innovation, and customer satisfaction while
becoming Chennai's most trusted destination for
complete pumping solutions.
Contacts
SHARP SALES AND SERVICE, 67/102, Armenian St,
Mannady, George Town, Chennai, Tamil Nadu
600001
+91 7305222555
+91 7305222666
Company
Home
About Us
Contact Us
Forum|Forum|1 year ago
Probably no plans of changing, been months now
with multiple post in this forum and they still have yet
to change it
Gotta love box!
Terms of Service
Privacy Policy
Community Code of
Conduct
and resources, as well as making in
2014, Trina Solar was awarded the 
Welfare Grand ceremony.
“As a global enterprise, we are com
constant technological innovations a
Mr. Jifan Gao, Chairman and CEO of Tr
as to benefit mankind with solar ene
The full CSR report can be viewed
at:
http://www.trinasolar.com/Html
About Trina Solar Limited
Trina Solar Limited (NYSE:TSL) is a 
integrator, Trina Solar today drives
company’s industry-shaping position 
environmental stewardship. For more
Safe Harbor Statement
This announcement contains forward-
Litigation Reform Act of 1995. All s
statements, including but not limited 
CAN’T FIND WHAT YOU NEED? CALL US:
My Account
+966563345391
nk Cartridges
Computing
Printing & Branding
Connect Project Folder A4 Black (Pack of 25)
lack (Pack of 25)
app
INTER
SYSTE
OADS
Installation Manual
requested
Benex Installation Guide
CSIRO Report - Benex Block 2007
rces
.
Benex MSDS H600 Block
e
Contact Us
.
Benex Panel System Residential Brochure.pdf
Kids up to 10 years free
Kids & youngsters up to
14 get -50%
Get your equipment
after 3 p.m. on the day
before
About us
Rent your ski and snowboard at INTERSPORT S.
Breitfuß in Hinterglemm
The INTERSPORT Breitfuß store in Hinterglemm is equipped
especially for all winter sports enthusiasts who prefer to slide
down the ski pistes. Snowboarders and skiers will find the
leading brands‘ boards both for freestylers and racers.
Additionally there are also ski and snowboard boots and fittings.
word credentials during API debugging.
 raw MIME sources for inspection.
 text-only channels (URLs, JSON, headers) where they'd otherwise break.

# YOUR OBJECTIVE
Copy out every line of text in the listing word for word, keeping the original line breaks and order.

# EXERCISE OUTPUT
innovation, and customer satisfaction while
becoming Chennai's most trusted destination for
complete pumping solutions.
Contacts
SHARP SALES AND SERVICE, 67/102, Armenian St,
Mannady, George Town, Chennai, Tamil Nadu
600001
+91 7305222555
+91 7305222666
Company
Home
About Us
Contact Us
Forum|Forum|1 year ago
Probably no plans of changing, been months now
with multiple post in this forum and they still have yet
to change it
Gotta love box!
Terms of Service
Privacy Policy
Community Code of
Conduct
and resources, as well as making in
2014, Trina Solar was awarded the 
Welfare Grand ceremony.
“As a global enterprise, we are com
constant technological innovations a
Mr. Jifan Gao, Chairman and CEO of Tr
as to benefit mankind with solar ene
The full CSR report can be viewed
at:
http://www.trinasolar.com/Html
About Trina Solar Limited
Trina Solar Limited (NYSE:TSL) is a 
integrator, Trina Solar today drives
company’s industry-shaping position 
environmental stewardship. For more
Safe Harbor Statement
This announcement contains forward-
Litigation Reform Act of 1995. All s
statements, including but not limited 
CAN’T FIND WHAT YOU NEED? CALL US:
My Account
+966563345391
nk Cartridges
Computing
Printing & Branding
Connect Project Folder A4 Black (Pack of 25)
lack (Pack of 25)
app
INTER
SYSTE
OADS
Installation Manual
requested
Benex Installation Guide
CSIRO Report - Benex Block 2007
rces
.
Benex MSDS H600 Block
e
Contact Us
.
Benex Panel System Residential Brochure.pdf
Kids up to 10 years free
Kids & youngsters up to
14 get -50%
Get your equipment
after 3 p.m. on the day
before
About us
Rent your ski and snowboard at INTERSPORT S.
Breitfuß in Hinterglemm
The INTERSPORT Breitfuß store in Hinterglemm is equipped
especially for all winter sports enthusiasts who prefer to slide
down the ski pistes. Snowboarders and skiers will find the
leading brands‘ boards both for freestylers and racers.
Additionally there are also ski and snowboard boots and fittings.
word credentials during API debugging.
 raw MIME sources for inspection.
 text-only channels (URLs, JSON, headers) where they'd otherwise break.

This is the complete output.